Mitochondrial Abnormality and Oxidative Stress in Nonalcoholic Steatohepatitis
Article first published online: 27 FEB 2007
Alcoholism: Clinical and Experimental Research
Volume 31, Issue Supplement s1, pages S61–S66, January 2007
How to Cite
Kojima, H., Sakurai, S., Uemura, M., Fukui, H., Morimoto, H. and Tamagawa, Y. (2007), Mitochondrial Abnormality and Oxidative Stress in Nonalcoholic Steatohepatitis. Alcoholism: Clinical and Experimental Research, 31: S61–S66. doi: 10.1111/j.1530-0277.2006.00288.x
- Issue published online: 27 FEB 2007
- Article first published online: 27 FEB 2007
- Received for publication August 24, 2005; accepted October 17, 2005.
- Nonalcoholic Steatohepatitis;
- Oxidative Stress;
- Reactive Oxygen Species;
- Mitochondrial Abnormality
Background: Oxidative stress plays a major role in the pathogenesis of nonalcoholic steatohepatitis (NASH). Mitochondrial abnormality may be associated with the onset and progression of NASH via excessive formation of mitochondrial reactive oxygen species. This study aimed to investigate the role of mitochondrial abnormality in NASH in relation to oxidative stress.
Methods: Twenty-six patients with NASH, 11 with simple steatosis, and 10 healthy volunteers underwent clinico-pathological analysis. The liver/spleen ratio, an index of the hepatic fat content, was evaluated with computed tomography. Plasma glutathione levels were measured as an antioxidative marker, and the urinary 8-isoprostane levels and 3-nitrotyrosine staining in the liver as an oxidative stress marker. Mitochondrial abnormality was estimated by serum levels of mitochondria aspartate transaminase (mAST) and the mitochondrial staining in the liver.
Results: Urinary 8-isoprostane levels were higher in NASH than in the healthy volunteers, whereas plasma glutathione levels were similar in the 2 groups. In NASH, urinary 8-isoprostane levels positively correlated with alanine transaminase levels and negatively with the liver/spleen ratio. The 3-nitrotyrosine staining was more advanced in simple steatosis and NASH than in the normal liver, but was similar in simple steatosis and NASH. In contrast to the normal mAST levels in the healthy volunteers and simple steatosis, serum mAST levels were elevated in one-fourth of the NASH patients and positively correlated with urinary 8-isoprostane levels in NASH. Most cases of NASH showed diffuse or focal but intense mitochondrial staining in the liver in contrast to scattered staining in simple steatosis.

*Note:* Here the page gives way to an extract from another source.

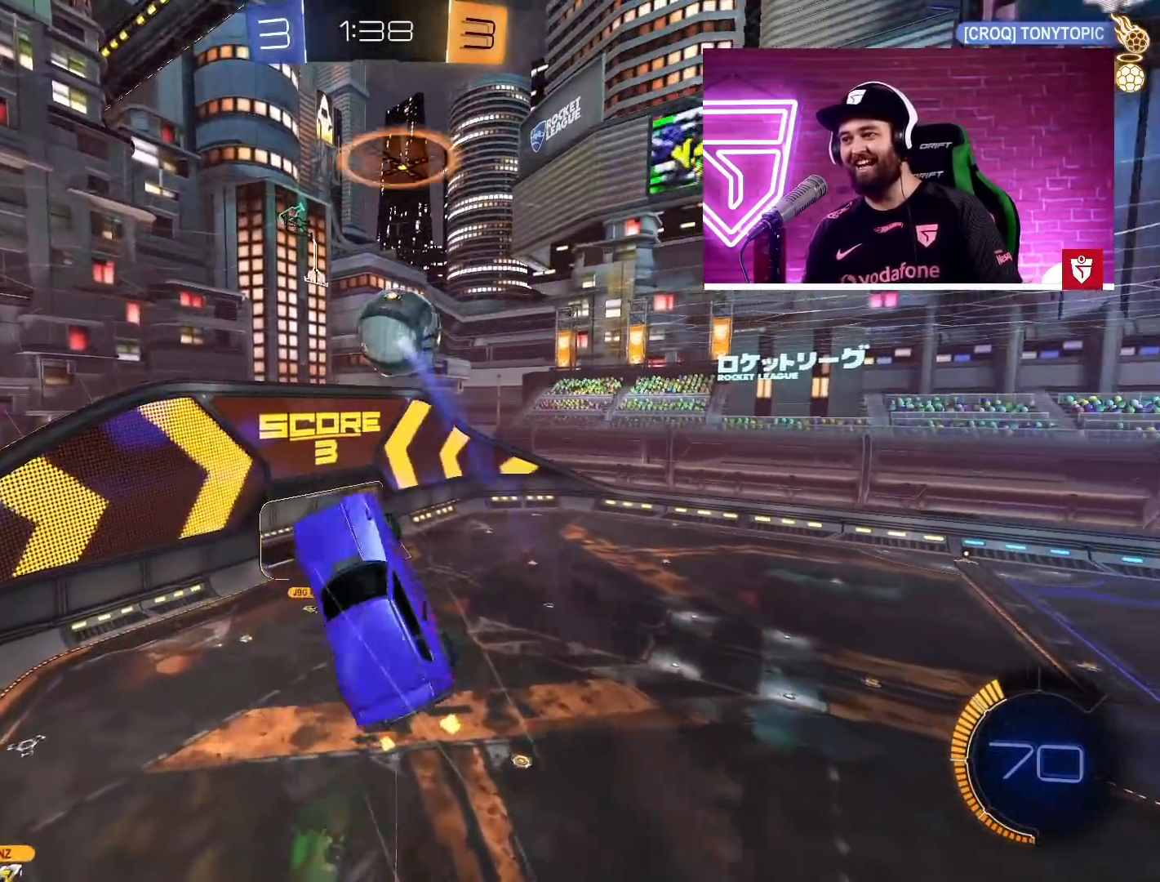
{"buttons": [], "left_stick": "down-right", "right_stick": "center"}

Conclusions: Our present study demonstrated that in NASH, the enhanced oxidative stress may be associated with hepatic inflammation and the degree of fat infiltration in the liver. However, simple steatosis and NASH were both exposed to oxidative stress, while NASH alone was associated with mitochondrial abnormality. These findings indicate that mitochondrial abnormality may play a role in the onset and progression of NASH in correlation with oxidative stress.